Olivia has plenty of challenges to work around in her life to get her run in. School and sports takes a lot of time out of her day, so sometimes she does not get a run in until late at night.

“If I have a night field hockey game, I don’t get home until 10, so I have to run after my game,” she said. “If I want to hang out with my friends, I make sure to get my run in first. Some of my friends will go to the track with me late at night so I can run my mile.”

Olivia said that some of her friends have attempted to start streaks of their own, but they have not been able to stick to it.

“They think it’s different, because who wants to run a mile every day,” she joked. “But they are supportive and help me keep it going.”

Her coaches have been supportive as well. Joy said that at field hockey practice if the team is doing, say, a warm-up run, the coaches will tell her to do one more lap so she can count it as her daily mile.

Olivia’s streak has never been in real jeopardy, although one day she was running with her dog when the pooch got loose and she had to chase down the dog and return it home, which meant she had to restart her mile. Other than that, her own streak has no end in sight.

“There is really no reason to stop it,” she said. “I’m just going to keep going.”

And when to stop the streak is really the big question. Think about it. There are two ways the streak ends, either inadvertently or on purpose. Say she tripped on the stairs again and broke her foot. Then she would be unable to continue. Would that be better or worse than having the power to stop the streak on your own terms? Kriste Joy said that is one of the questions discussed the most on the online forum. She said that she thought three years would be a good stopping point, as her son Connor was getting ready to go off to college for his freshman year, but Connor, who Kriste said has no intentions of starting a streak himself, had other plans for her.
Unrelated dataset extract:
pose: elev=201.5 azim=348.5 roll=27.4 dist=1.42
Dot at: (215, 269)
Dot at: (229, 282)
“He said, ‘Mom, you have to run, you have to do this,’” she began. “Fifteen minutes later I went out. The family support has been great. You don’t always feel like doing it, but it’s 10 minutes that you give yourself every day.

So how will the streak end for Joy?

“Probably when I physically can’t do it,” she said. “I don’t think I could end it. I’m comfortable right now and happy. It’s part of my life, but when it’s done, it’s done.”